“I think the intention is good and we just want to make sure we handle it the right way,” Denver Police Department Division Chief of investigations Joe Montoya said.
The law allows family members or law enforcement to ask a judge to temporarily remove guns from the possession of someone deemed an extreme risk to themselves or others. If a judge agrees, law enforcement officers are tasked with the removal of those weapons leaving agencies across Colorado to figure out the best approach.
“We broke down the laws we got a firm understanding of the interpretation and we did a lot of scenarios, built out a lot of scenarios and went through the what if’s how should we do this,” Montoya said.

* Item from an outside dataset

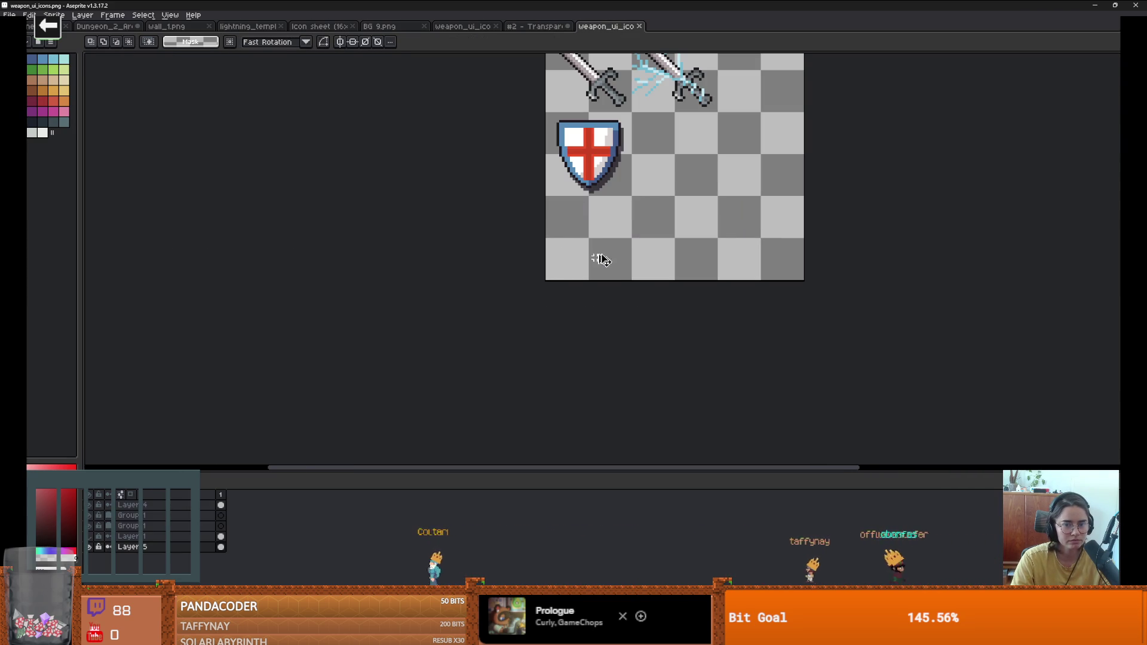
# Step: Position the pasted potion beneath the shield and extend the canvas downward to 149 px
pyautogui.moveTo(605, 261); pyautogui.dragTo(608, 238)
pyautogui.press('ctrl+alt+c')
pyautogui.moveTo(668, 282); pyautogui.dragTo(665, 454)
pyautogui.scroll(-3, 651, 307)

Chief Montoya says they have been developing their policy for months and part of their approach is understanding the controversy that surrounds the law.
“I understand why people are concerned about it especially on the gun rights side of things and it’s all in how we handle it. I think there is that general fear that we are going to be going in seizing guns at the drop of a hat and really that’s not what we want to do,” Montoya said.
Montoya believes the Denver Police Department is well prepared for the implementation of the law in 2020 but he says the real training will come with time.
“It’s going to be somewhat on the job training through the year because we really don’t know what this is going to look like,” he said.
Those who oppose the law say it violates a person’s right to bear arms, and some law enforcement officials in Colorado say they will not ask for a red flag order in any circumstance and if given one by a judge they will not enforce it.
In the months since Gov. Jared Polis signed the bill into law nearly half of Colorado’s sixty-four counties have declared themselves Second Amendment sanctuaries, in protest.